Dennoch ist das Unternehmen hoch profitabel: Beim Umsatz erfüllte der Konzern mit rund 19,2 Milliarden Euro die Erwartungen. Das ist ein Plus von 7,3 Prozent im Vergleich zum Vorjahreszeitraum. Trotz des Gewinneinbruchs und des konjunkturellen Abschwungs verbuchte der Münchener Konzern immerhin das zweitbeste operative Konzernergebnis der Firmengeschichte.
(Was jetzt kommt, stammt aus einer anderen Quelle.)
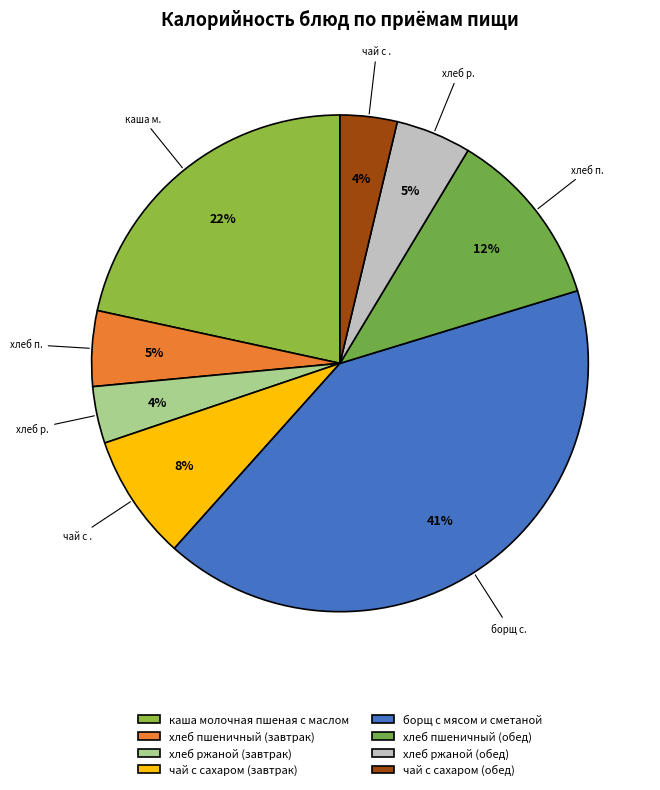

Is the sum of чай с сахаром (обед) and хлеб ржаной (обед) greater than half?

No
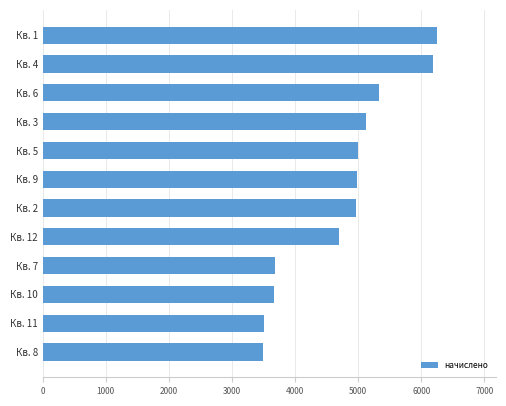

How many categories are shown in the chart?

12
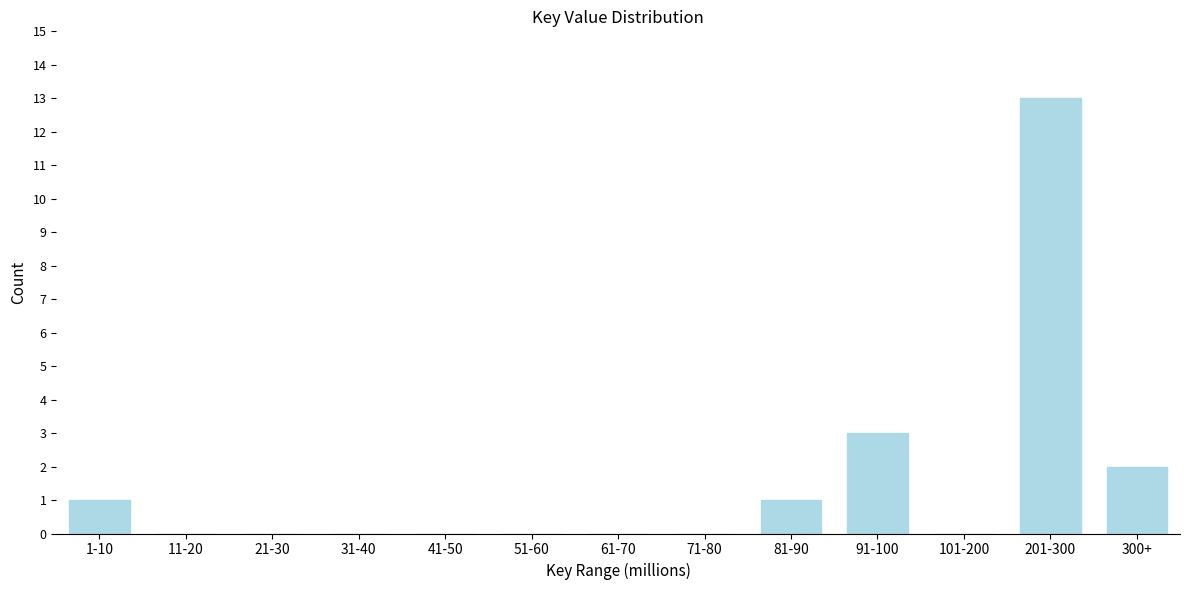

Reading left to right, extract all data points from this chart.

1-10=1	11-20=0	21-30=0	31-40=0	41-50=0	51-60=0	61-70=0	71-80=0	81-90=1	91-100=3	101-200=0	201-300=13	300+=2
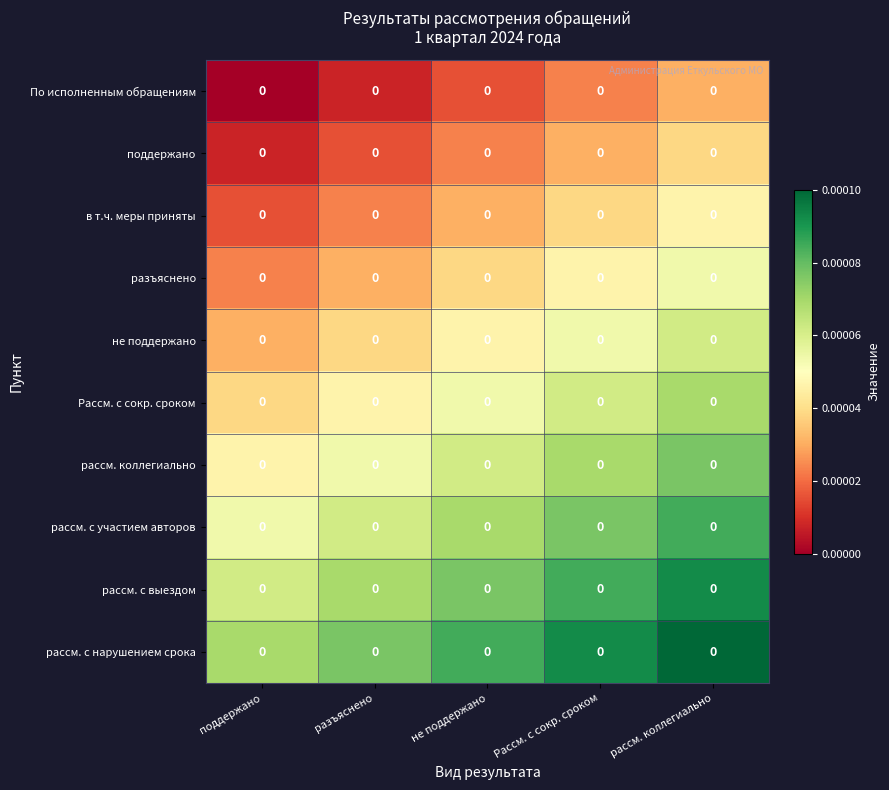

Which has a higher value, не поддержано or рассм. коллегиально?

рассм. коллегиально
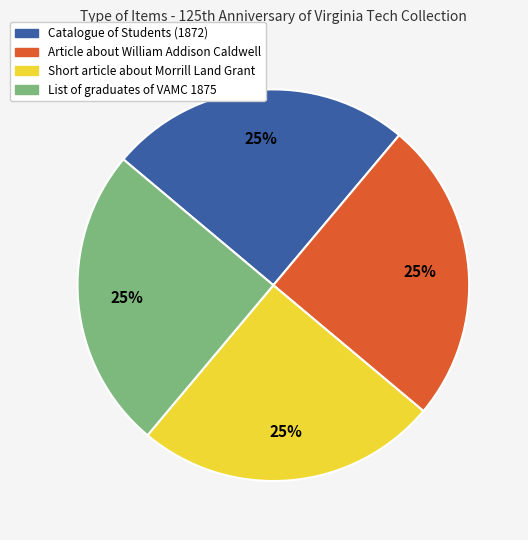

How many slices are in this pie chart?

4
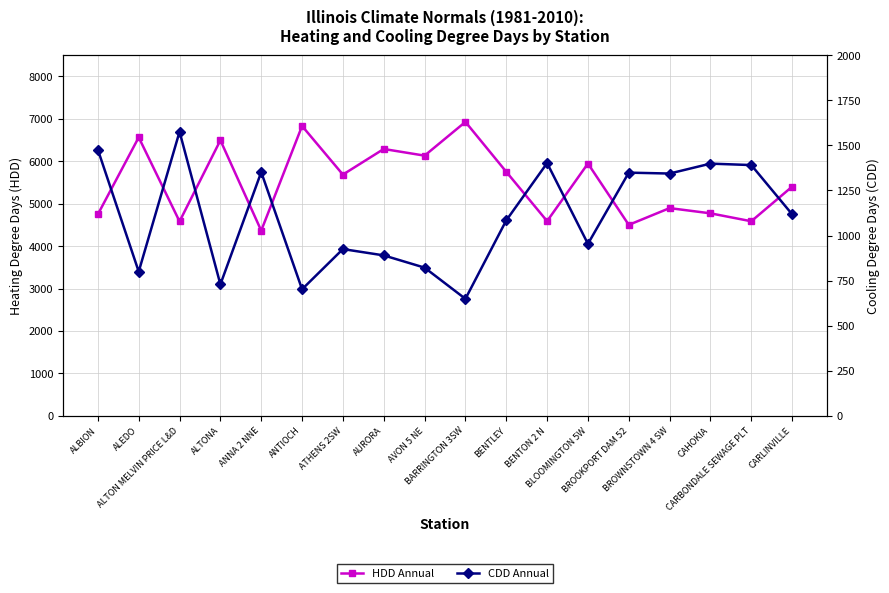

Read the CDD Annual value at ALTON MELVIN PRICE L&D, to the nearest 50.

1600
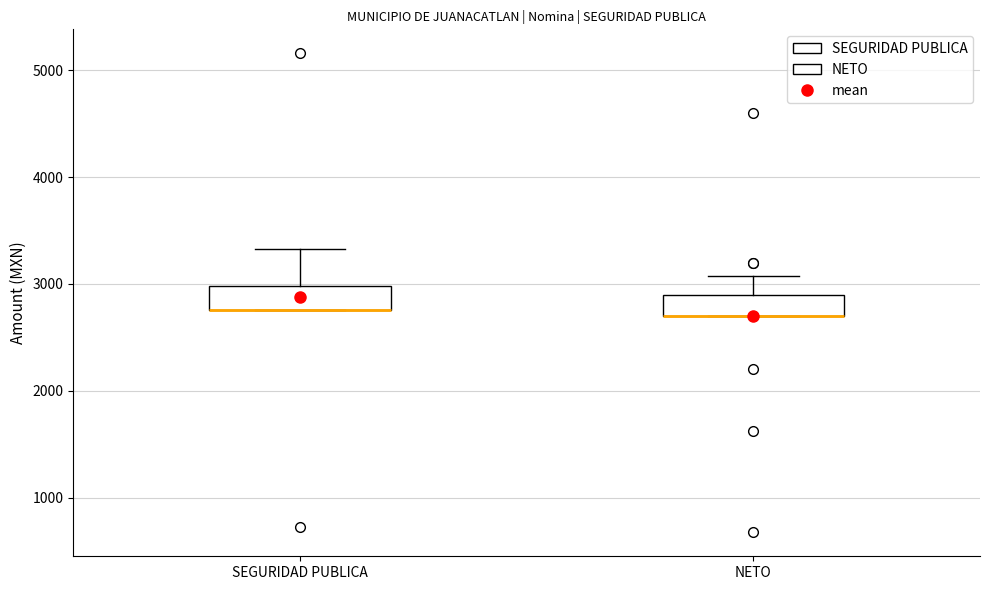

Where is the upper edge of the box for NETO on the y-axis? The values are not printed on the chart, so give them approximately, as read against the axis.

2900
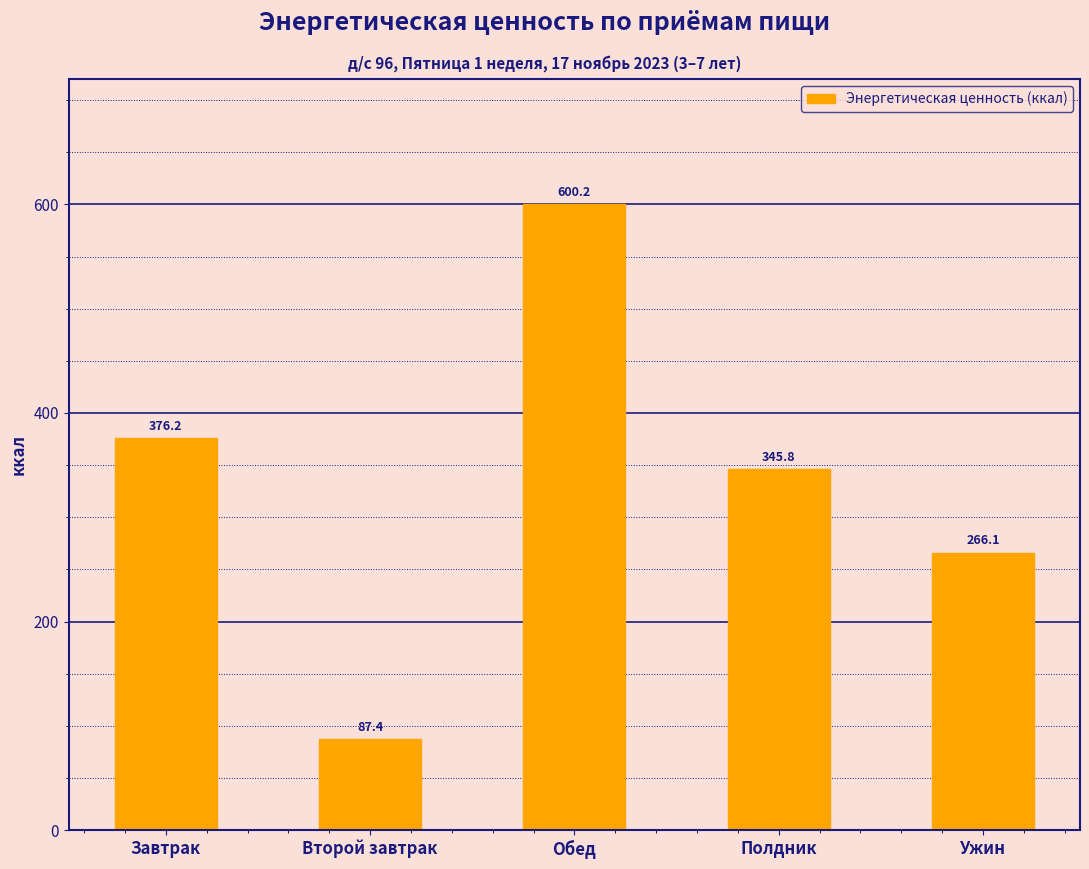

Reading right to left, list all the values displayed in this chart.

266.1	345.8	600.2	87.4	376.2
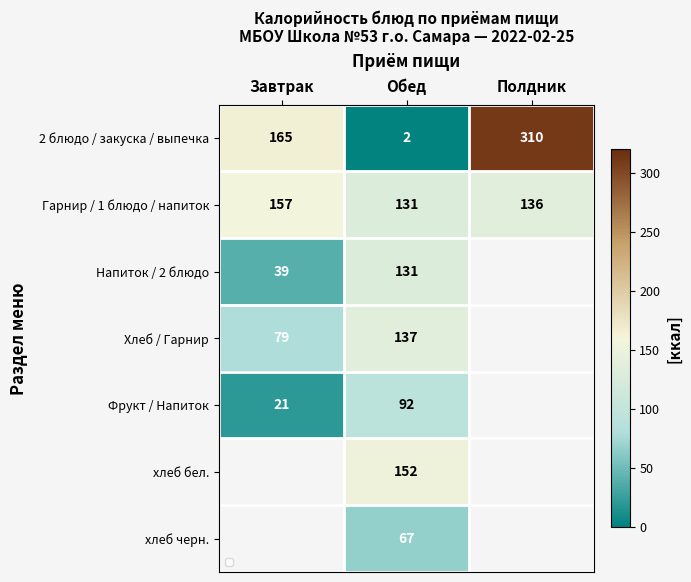

How many data points does each series have?

3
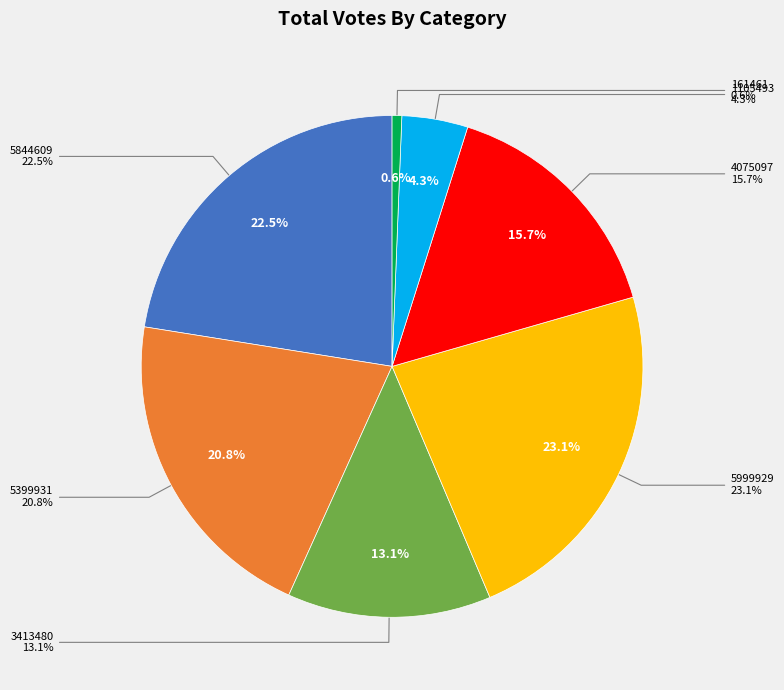

Between 1105493 and 3413480, which is larger?

3413480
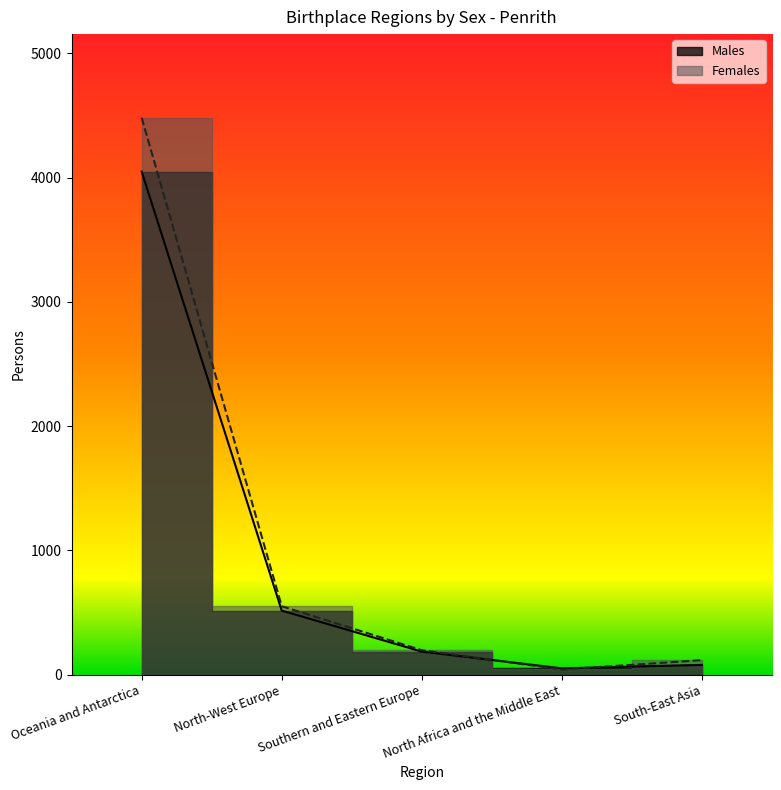

At North Africa and the Middle East, list the series in order from largest to smallest.

Males, Females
Der Vorstandsvorsitzende Norbert Reithofer zeigte sich optimistisch und sagte, BMW habe seinen "Erfolgskurs fortgesetzt". Der Konzern habe neue Spitzenwerte bei Absatz und Umsatz. Der Absatz stieg um 8,1 Prozent auf eine neue Bestmarke von 900.539 Fahrzeuge. Der Premiumhersteller konnte die Auslieferungen von allen drei Marken – BMW, Mini und Rolls-Royce - weiter erhöhen. Zwar ging der Absatz in Europa zurück, dafür aber konnte der Autobauer mehr in Nordamerika und Asien verkaufen.